What is expected: Only the lines holding "Scale" are wanted here; copy each from the listing.

====== Records provided ======

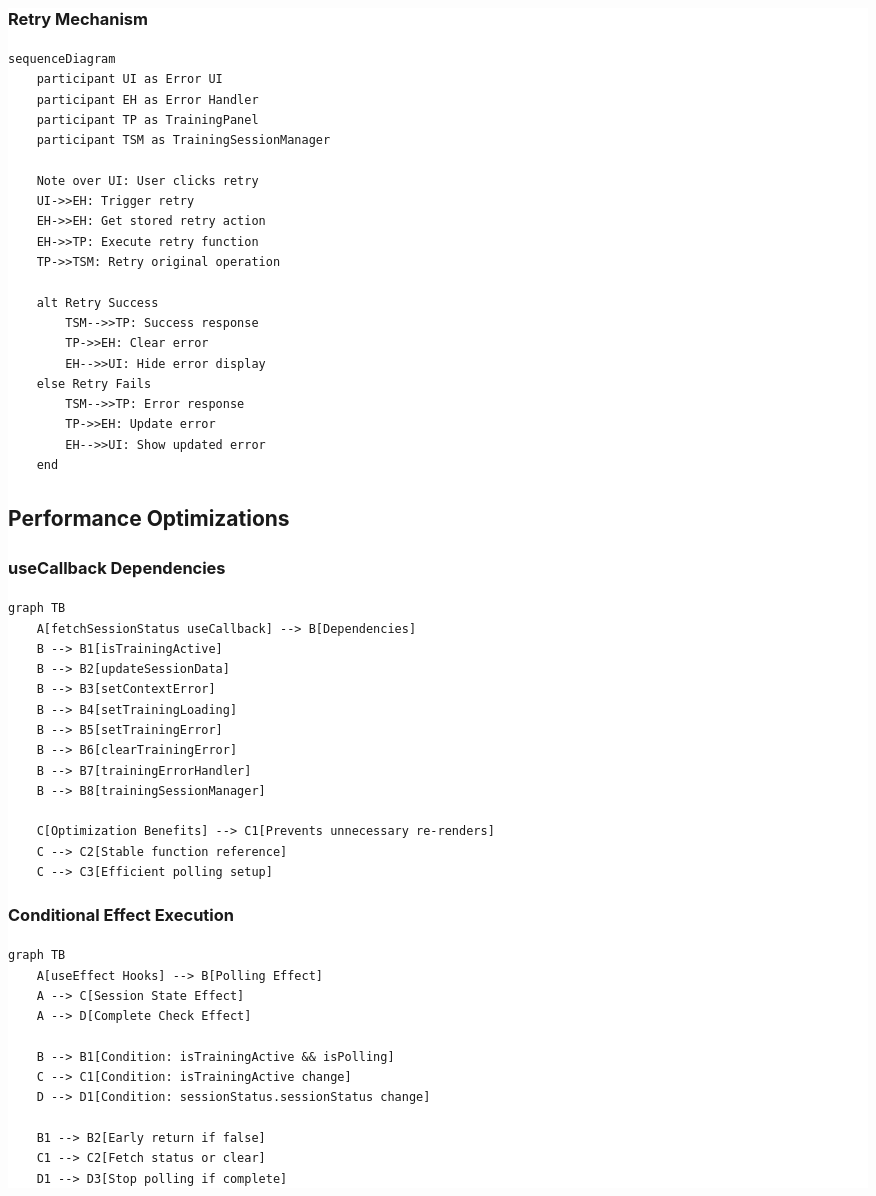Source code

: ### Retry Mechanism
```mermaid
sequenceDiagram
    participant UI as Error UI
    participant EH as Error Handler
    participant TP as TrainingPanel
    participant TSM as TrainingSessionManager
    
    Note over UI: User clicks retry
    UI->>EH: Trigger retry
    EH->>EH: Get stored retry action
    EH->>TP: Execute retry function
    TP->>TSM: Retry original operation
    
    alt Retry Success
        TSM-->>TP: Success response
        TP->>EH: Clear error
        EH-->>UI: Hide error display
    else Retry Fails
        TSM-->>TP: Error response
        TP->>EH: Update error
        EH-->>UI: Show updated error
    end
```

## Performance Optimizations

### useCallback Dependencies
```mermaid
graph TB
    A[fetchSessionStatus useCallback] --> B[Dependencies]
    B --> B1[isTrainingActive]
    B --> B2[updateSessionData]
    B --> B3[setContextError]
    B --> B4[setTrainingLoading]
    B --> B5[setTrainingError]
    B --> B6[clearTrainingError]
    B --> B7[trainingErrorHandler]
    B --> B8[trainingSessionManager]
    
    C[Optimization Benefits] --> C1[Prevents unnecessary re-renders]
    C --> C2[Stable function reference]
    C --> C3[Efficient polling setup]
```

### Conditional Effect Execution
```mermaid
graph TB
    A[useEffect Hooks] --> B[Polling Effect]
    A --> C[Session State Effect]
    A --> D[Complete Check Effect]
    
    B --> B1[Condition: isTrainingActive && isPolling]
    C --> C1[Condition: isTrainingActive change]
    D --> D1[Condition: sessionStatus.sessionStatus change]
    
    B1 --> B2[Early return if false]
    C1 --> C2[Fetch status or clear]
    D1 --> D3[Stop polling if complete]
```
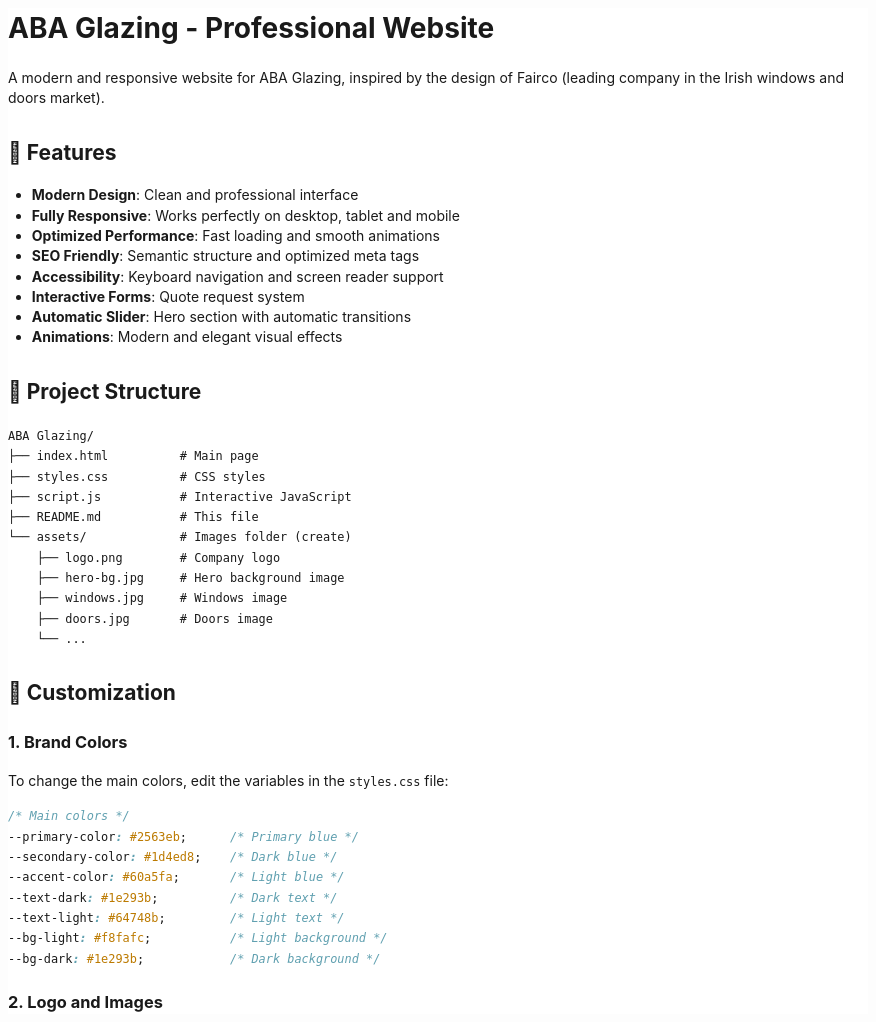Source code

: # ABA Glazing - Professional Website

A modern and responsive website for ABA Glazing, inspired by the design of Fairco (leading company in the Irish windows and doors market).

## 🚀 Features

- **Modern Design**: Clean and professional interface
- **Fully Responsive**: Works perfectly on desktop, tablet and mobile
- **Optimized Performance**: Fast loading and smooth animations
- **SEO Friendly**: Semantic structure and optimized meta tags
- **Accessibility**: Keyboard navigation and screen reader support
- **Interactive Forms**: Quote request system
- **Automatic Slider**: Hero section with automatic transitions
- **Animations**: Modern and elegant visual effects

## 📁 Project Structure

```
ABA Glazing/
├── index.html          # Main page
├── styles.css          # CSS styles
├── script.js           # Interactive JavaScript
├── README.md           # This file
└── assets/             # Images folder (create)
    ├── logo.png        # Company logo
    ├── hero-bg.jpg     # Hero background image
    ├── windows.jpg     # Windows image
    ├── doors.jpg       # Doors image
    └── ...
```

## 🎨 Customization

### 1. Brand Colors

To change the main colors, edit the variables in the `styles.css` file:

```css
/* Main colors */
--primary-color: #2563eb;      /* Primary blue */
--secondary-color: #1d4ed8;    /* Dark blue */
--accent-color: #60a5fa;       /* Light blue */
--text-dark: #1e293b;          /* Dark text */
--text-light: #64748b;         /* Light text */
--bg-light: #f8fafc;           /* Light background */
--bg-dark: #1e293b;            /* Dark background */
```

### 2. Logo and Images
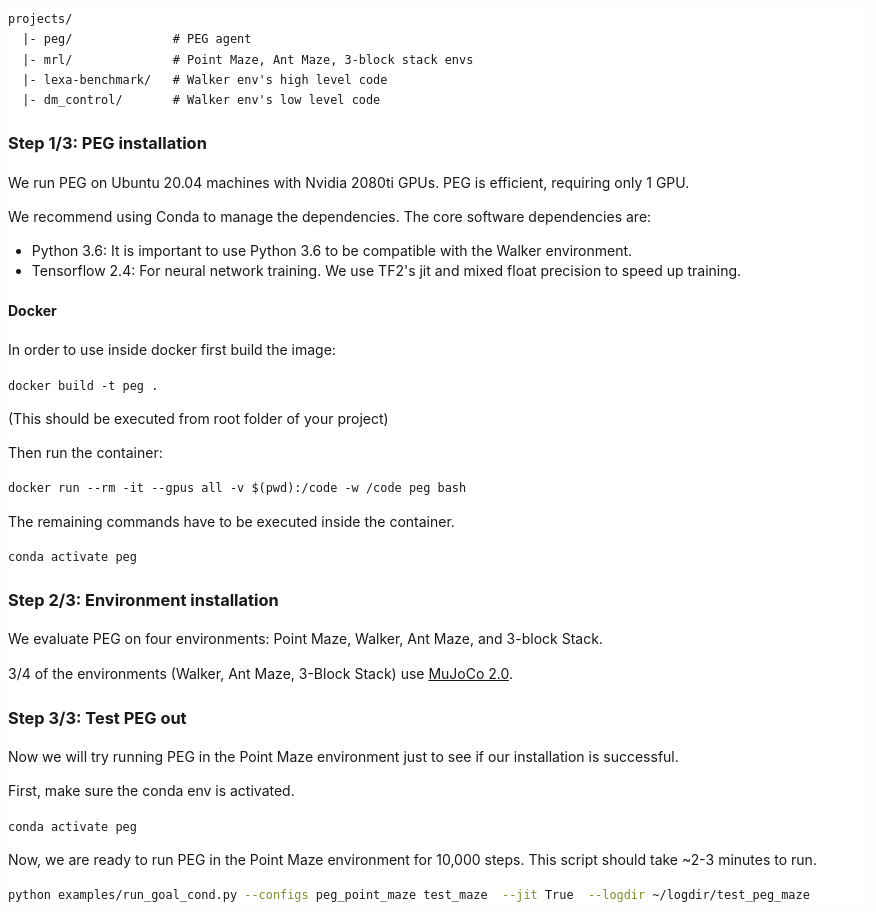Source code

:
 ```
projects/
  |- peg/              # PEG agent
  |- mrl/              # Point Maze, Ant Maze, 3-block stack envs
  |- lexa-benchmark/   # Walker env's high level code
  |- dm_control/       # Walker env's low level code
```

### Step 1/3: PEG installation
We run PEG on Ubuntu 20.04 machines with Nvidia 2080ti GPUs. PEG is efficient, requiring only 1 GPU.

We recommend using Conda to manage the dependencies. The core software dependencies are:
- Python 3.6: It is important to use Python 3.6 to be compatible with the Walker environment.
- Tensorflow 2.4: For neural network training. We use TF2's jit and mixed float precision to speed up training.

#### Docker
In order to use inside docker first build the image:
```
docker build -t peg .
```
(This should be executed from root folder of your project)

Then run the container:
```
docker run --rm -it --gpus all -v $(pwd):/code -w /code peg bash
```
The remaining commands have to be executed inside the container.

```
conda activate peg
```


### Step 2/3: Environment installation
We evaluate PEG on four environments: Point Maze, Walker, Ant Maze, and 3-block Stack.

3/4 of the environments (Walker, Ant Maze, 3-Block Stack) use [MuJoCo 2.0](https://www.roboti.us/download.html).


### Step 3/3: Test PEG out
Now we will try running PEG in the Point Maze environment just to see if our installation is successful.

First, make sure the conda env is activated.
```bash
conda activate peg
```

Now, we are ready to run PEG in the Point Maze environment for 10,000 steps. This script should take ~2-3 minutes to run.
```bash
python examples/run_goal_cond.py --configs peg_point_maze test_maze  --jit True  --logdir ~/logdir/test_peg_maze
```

======
====== Records provided ======

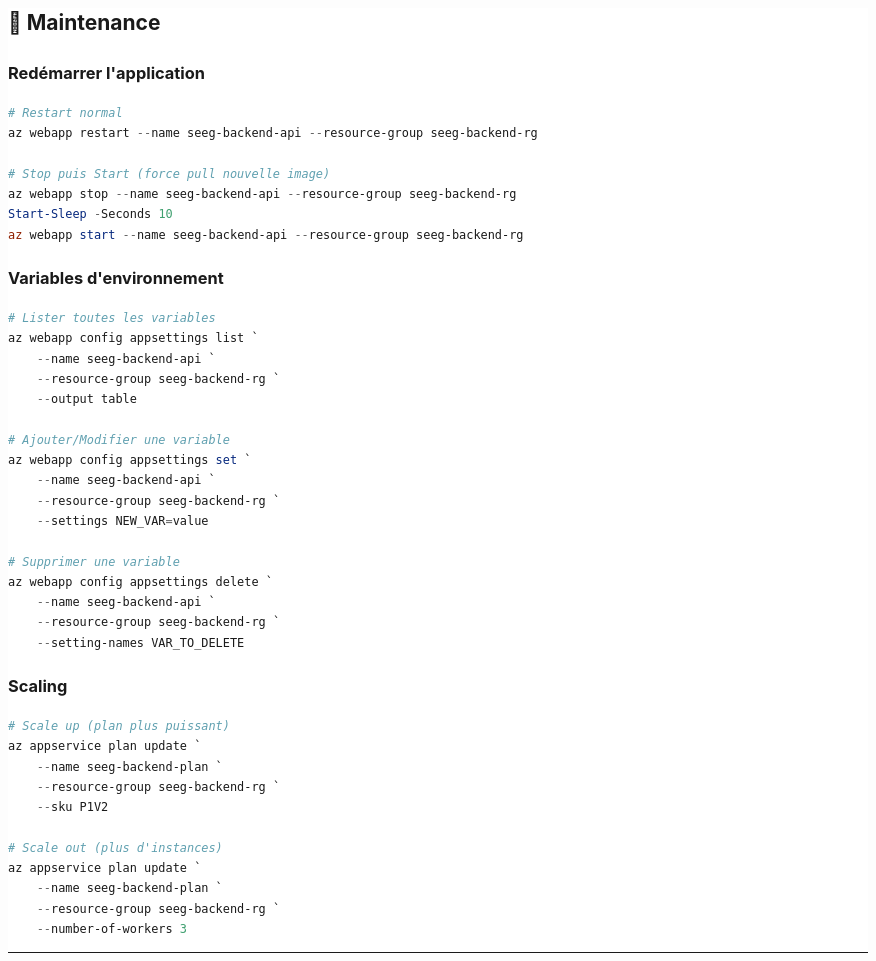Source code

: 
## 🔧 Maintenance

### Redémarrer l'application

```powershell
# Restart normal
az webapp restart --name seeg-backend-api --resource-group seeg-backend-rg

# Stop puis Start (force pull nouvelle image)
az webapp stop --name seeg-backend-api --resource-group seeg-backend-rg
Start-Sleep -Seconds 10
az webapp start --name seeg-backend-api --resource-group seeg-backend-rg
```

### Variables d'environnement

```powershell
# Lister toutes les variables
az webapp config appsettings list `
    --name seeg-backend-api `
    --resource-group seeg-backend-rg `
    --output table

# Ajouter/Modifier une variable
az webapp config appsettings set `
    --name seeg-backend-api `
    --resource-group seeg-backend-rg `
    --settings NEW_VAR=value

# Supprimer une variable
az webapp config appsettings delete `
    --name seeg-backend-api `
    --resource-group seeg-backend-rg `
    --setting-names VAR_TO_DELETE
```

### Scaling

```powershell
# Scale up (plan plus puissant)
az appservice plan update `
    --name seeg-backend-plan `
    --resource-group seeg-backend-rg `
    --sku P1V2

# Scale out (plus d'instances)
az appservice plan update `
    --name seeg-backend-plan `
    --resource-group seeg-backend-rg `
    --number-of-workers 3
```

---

======

Reply:
# Scale up (plan plus puissant)
# Scale out (plus d'instances)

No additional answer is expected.